**TASK DETAILS**
Could you write out the data that follows, exactly and in full?

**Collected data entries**
= Beginning of Section =

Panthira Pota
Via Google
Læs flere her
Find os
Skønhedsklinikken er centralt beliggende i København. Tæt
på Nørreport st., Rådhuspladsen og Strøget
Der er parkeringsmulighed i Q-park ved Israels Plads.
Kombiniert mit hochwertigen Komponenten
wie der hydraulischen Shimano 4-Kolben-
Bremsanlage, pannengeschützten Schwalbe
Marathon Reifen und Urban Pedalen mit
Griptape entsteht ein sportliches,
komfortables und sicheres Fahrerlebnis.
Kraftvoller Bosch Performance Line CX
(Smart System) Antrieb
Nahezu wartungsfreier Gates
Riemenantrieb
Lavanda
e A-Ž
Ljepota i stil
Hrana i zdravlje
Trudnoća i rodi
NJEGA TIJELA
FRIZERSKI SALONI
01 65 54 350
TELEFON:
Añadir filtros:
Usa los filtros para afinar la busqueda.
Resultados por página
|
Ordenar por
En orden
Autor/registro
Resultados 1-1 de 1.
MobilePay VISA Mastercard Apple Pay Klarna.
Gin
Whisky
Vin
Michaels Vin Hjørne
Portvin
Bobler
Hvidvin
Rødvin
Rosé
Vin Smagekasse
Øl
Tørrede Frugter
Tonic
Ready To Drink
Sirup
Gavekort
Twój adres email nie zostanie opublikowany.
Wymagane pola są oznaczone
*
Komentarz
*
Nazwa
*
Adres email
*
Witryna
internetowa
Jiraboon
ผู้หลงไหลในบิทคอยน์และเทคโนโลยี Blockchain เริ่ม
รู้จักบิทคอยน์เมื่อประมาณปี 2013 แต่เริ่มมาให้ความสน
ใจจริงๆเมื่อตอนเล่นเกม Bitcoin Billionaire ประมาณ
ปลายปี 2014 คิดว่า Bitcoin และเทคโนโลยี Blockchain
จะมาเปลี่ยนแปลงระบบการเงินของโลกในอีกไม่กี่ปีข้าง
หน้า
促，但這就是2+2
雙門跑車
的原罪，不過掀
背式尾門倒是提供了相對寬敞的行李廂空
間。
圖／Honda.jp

= End of Section =

**EXERCISE RESULT**
Panthira Pota
Via Google
Læs flere her
Find os
Skønhedsklinikken er centralt beliggende i København. Tæt
på Nørreport st., Rådhuspladsen og Strøget
Der er parkeringsmulighed i Q-park ved Israels Plads.
Kombiniert mit hochwertigen Komponenten
wie der hydraulischen Shimano 4-Kolben-
Bremsanlage, pannengeschützten Schwalbe
Marathon Reifen und Urban Pedalen mit
Griptape entsteht ein sportliches,
komfortables und sicheres Fahrerlebnis.
Kraftvoller Bosch Performance Line CX
(Smart System) Antrieb
Nahezu wartungsfreier Gates
Riemenantrieb
Lavanda
e A-Ž
Ljepota i stil
Hrana i zdravlje
Trudnoća i rodi
NJEGA TIJELA
FRIZERSKI SALONI
01 65 54 350
TELEFON:
Añadir filtros:
Usa los filtros para afinar la busqueda.
Resultados por página
|
Ordenar por
En orden
Autor/registro
Resultados 1-1 de 1.
MobilePay VISA Mastercard Apple Pay Klarna.
Gin
Whisky
Vin
Michaels Vin Hjørne
Portvin
Bobler
Hvidvin
Rødvin
Rosé
Vin Smagekasse
Øl
Tørrede Frugter
Tonic
Ready To Drink
Sirup
Gavekort
Twój adres email nie zostanie opublikowany.
Wymagane pola są oznaczone
*
Komentarz
*
Nazwa
*
Adres email
*
Witryna
internetowa
Jiraboon
ผู้หลงไหลในบิทคอยน์และเทคโนโลยี Blockchain เริ่ม
รู้จักบิทคอยน์เมื่อประมาณปี 2013 แต่เริ่มมาให้ความสน
ใจจริงๆเมื่อตอนเล่นเกม Bitcoin Billionaire ประมาณ
ปลายปี 2014 คิดว่า Bitcoin และเทคโนโลยี Blockchain
จะมาเปลี่ยนแปลงระบบการเงินของโลกในอีกไม่กี่ปีข้าง
หน้า
促，但這就是2+2
雙門跑車
的原罪，不過掀
背式尾門倒是提供了相對寬敞的行李廂空
間。
圖／Honda.jp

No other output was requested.